Please use this identifier to cite or link to this item: https://scholarbank.nus.edu.sg/handle/10635/143828
Title: ‘I TELL MYSELF I HAVE NO RIGHT TO A SEAT’: PREGNANT WOMEN’S EXPERIENCES OF MOBILITY ON BOARD PUBLIC TRANSPORT IN SINGAPORE
Authors: GLORIA PANG XIU JING
Keywords: pregnant women, maternity, mobilities, ‘right to the city’, public transport, conviviality, ‘passengering’, Singapore
Issue Date: 2017
Citation: GLORIA PANG XIU JING (2017). ‘I TELL MYSELF I HAVE NO RIGHT TO A SEAT’: PREGNANT WOMEN’S EXPERIENCES OF MOBILITY ON BOARD PUBLIC TRANSPORT IN SINGAPORE. ScholarBank@NUS Repository.

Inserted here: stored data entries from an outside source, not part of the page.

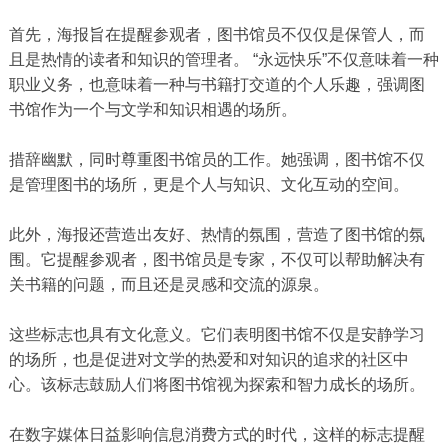
首先，海报旨在提醒参观者，图书馆员不仅仅是保管人，而
且是热情的读者和知识的管理者。 “永远快乐”不仅意味着一种
职业义务，也意味着一种与书籍打交道的个人乐趣，强调图
书馆作为一个与文学和知识相遇的场所。
措辞幽默，同时尊重图书馆员的工作。她强调，图书馆不仅
是管理图书的场所，更是个人与知识、文化互动的空间。
此外，海报还营造出友好、热情的氛围，营造了图书馆的氛
围。它提醒参观者，图书馆员是专家，不仅可以帮助解决有
关书籍的问题，而且还是灵感和交流的源泉。
这些标志也具有文化意义。它们表明图书馆不仅是安静学习
的场所，也是促进对文学的热爱和对知识的追求的社区中
心。该标志鼓励人们将图书馆视为探索和智力成长的场所。
在数字媒体日益影响信息消费方式的时代，这样的标志提醒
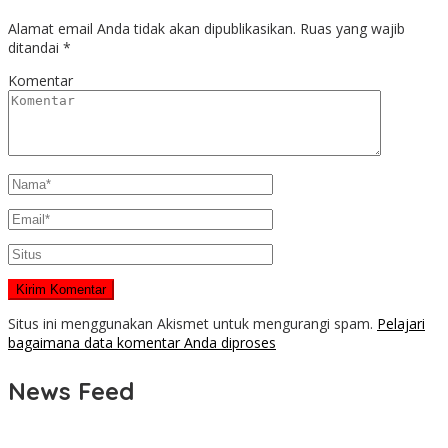
Alamat email Anda tidak akan dipublikasikan.
Ruas yang wajib
ditandai
*
Komentar
Situs ini menggunakan Akismet untuk mengurangi spam.
Pelajari
bagaimana data komentar Anda diproses
News Feed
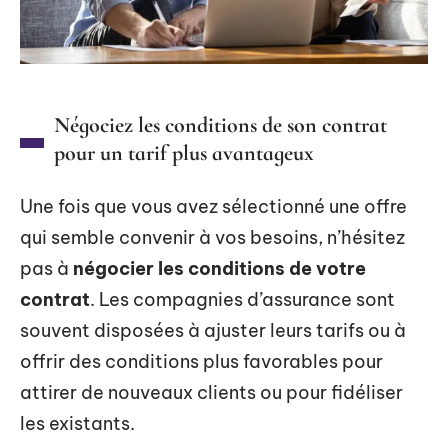
Négociez les conditions de son contrat
pour un tarif plus avantageux
Une fois que vous avez sélectionné une offre
qui semble convenir à vos besoins, n’hésitez
pas à
négocier les conditions de votre
contrat
. Les compagnies d’assurance sont
souvent disposées à ajuster leurs tarifs ou à
offrir des conditions plus favorables pour
attirer de nouveaux clients ou pour fidéliser
les existants.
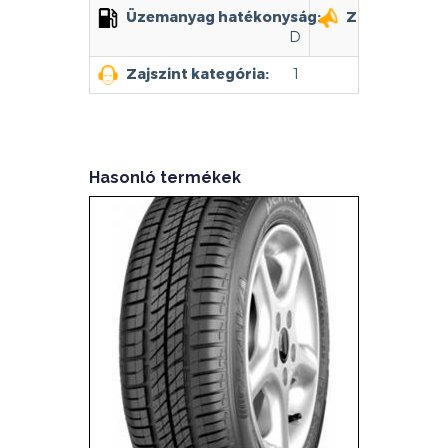
Üzemanyag hatékonyság:
Zajszint:
D
Zajszint kategória:
1
Hasonló termékek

Abstract: Singapore’s Global City aspirations have played a key role in espousing motherhood, the ideal ‘productive citizen’, and in the past decade, a vision of a car-lite city. In spite of attempts to ameliorate mobility difficulties pregnant women face on board public transport, absent from discourse are narratives of pregnant women's lived experiences of mobility in the city. This thesis aims to redress this gap by using travel diaries and semi-structured interviews to elicit pregnant women’s accounts of mobility. In so doing, it marries literature from the geographies of maternity and geographies of mobility, and attempts to dispel the monolithic figure of the urban inhabitant through attending to pregnant women’s subjectivity. I ground my analysis with a focus on mobile encounters and tactics of ‘passengering’, given that they are central to experiences of mobility. This thesis employs the concepts of ‘conviviality’ and ‘passengering’ to elucidate the nature of mobile encounters, and sees public transport spaces as meaningful sites heralding opportunity for convivial urban life. I also draw on the notion of ‘passengering’ to highlight the unique embodied capacities of pregnant women and fellow passengers on board public transport. Moreover, the practice of ‘passengering’ involves actions undertaken before and during the principal duration of commute. I explore these tactics to understand how pregnant women enable themselves to be mobile passengers. Apart from an empirical analysis, this thesis builds on my empirical findings to contribute to debates on the ‘right to the city’, conceptualised by Lefebvre in 1968. I seek to redress an absence of gender from theorising the urban, and argue that the ‘right to the city’ must be understood as relational, and take into account the role of emotions and embodied capacities — physical or otherwise. Furthermore, the struggle for one’s ‘right to the city’ can occur to quotidian practices, and does not necessitate a rejection of the state or capital. Finally, I posit that the ‘right to the city’ should account for situated urban contexts, instead of being a universal ‘rallying cry’.